Hawkeye – Daniel Day-Lewis – sprintte door de dichte, sombere wouden van koloniaal Amerika, gekleed in golvend hertenleer, zijn musket zo lang als een speer. Hij werd vergezeld door twee mannen, zijn adoptievader en zijn broer. Ze doodden een hert. Ze aten samen met een familie van blanke kolonisten. Er werd gesproken over oorlog. De kamer waarin ze zaten te eten was krap en gezellig, verlicht door het vuur dat was aangestoken tegen de gevaren van het wilde Westen, en Alex was zich bewust van zijn eigen knusse omgeving: de woonkamer van Bernice, nu blauwgroen flikkerend door het schijnsel van de televisie. Bernice zat naast Isabel op de bank, met haar benen op de salontafel van drijfhout, en naaide twee losse knopen aan een blouse van Isabel. Alex zat op de grond voor Isabel met zijn rug tegen de bank en zijn hoofd op een kussen tussen haar benen, die ze onder zijn armen had uitgestrekt, zodat haar kousenvoeten op zijn schoot lagen. Hij masseerde ze, en telkens wanneer hij ermee ophield spoorde ze hem met zacht gepor van haar tenen en hielen aan om door te gaan.

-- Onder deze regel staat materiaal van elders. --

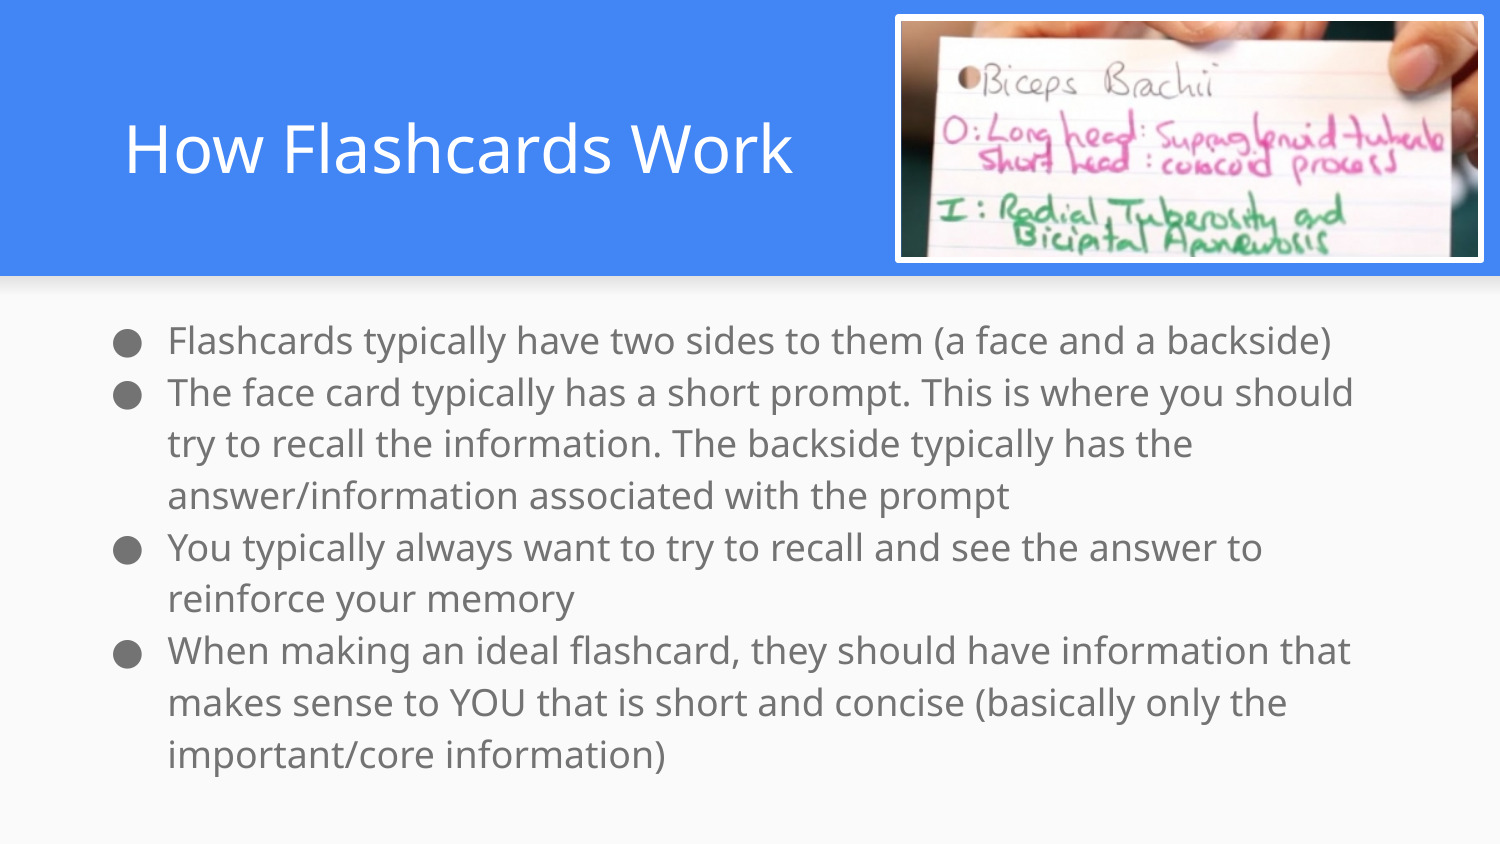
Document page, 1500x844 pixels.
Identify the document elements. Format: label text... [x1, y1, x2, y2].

title How Flashcards Work [77, 75, 842, 202]
list Flashcards typically have two sides to them (a face and a backside) The face card typically has a short prompt. This is where you should try to recall the information. The backside typically has the answer/information associated with the prompt You typically always want to try to recall and see the answer to reinforce your memory When making an ideal flashcard, they should have information that makes sense to YOU that is short and concise (basically only the important/core information) [77, 294, 1427, 811]
picture [900, 20, 1479, 258]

Otto was op zijn zij neergestort als een dood paard, zijn poten waren uitgestrekt en alleen de rechter voorpoot trok krampachtig.

De film die zo simpel was begonnen, met drie mannen die door een woud renden, werd gecompliceerder met nieuwe personages, oorlog, verschillende partijen, intriges en verraad. Isabel ging met haar hand door Alex’ haar. Hij draaide zijn hoofd opzij, liet het achterover leunen tegen de bank en sloot zijn ogen. Een paar keer werd hij wakker van luide stemmen en geweerschoten, maar telkens dommelde hij weer in. Ten slotte wekte Isabel hem en zag hij de aftiteling op het donkere scherm langskomen. Hij wilde dat de film nog niet afgelopen was, ook al had hij niet gekeken. Hij had genoten van zijn dutje. Hij had genoten van de rust, het gevoel van veiligheid en thuis zijn, genesteld in het holachtige duister met zijn vrouw, zijn schoonmoeder en zijn hond.

Later, maanden later, toen Alex terugdacht aan The Last of the Mohicans, herinnerde hij zich uitsluitend de eerste scène, toen de drie Mohikanen het hert doodden. Hij herinnerde zich het gezicht van Daniel Day-Lewis nadat die de enorme bok had geveld: ernstig, plechtig, zonder een greintje opgetogenheid. De drie mannen liepen langzaam op het karkas af, met ontzag, schroom en ongemak, als drie jongens die in hun onbesuisdheid een profane daad hadden begaan waarvoor ze streng gestraft konden worden. De oudste man sprak tegen het dier, verontschuldigde zich. ‘Het spijt ons dat we je hebben gedood, broeder. We eren je moed en snelheid, je kracht.’ De mannen knielden voor het dier en bewonderden het. Hoewel het niet op het scherm werd getoond, kon Alex zich voorstellen dat ze de huid van het dier met hun handen verkenden, op de sterke lendenspieren drukten.

Een van de mannen snoof de dierlijke geur op.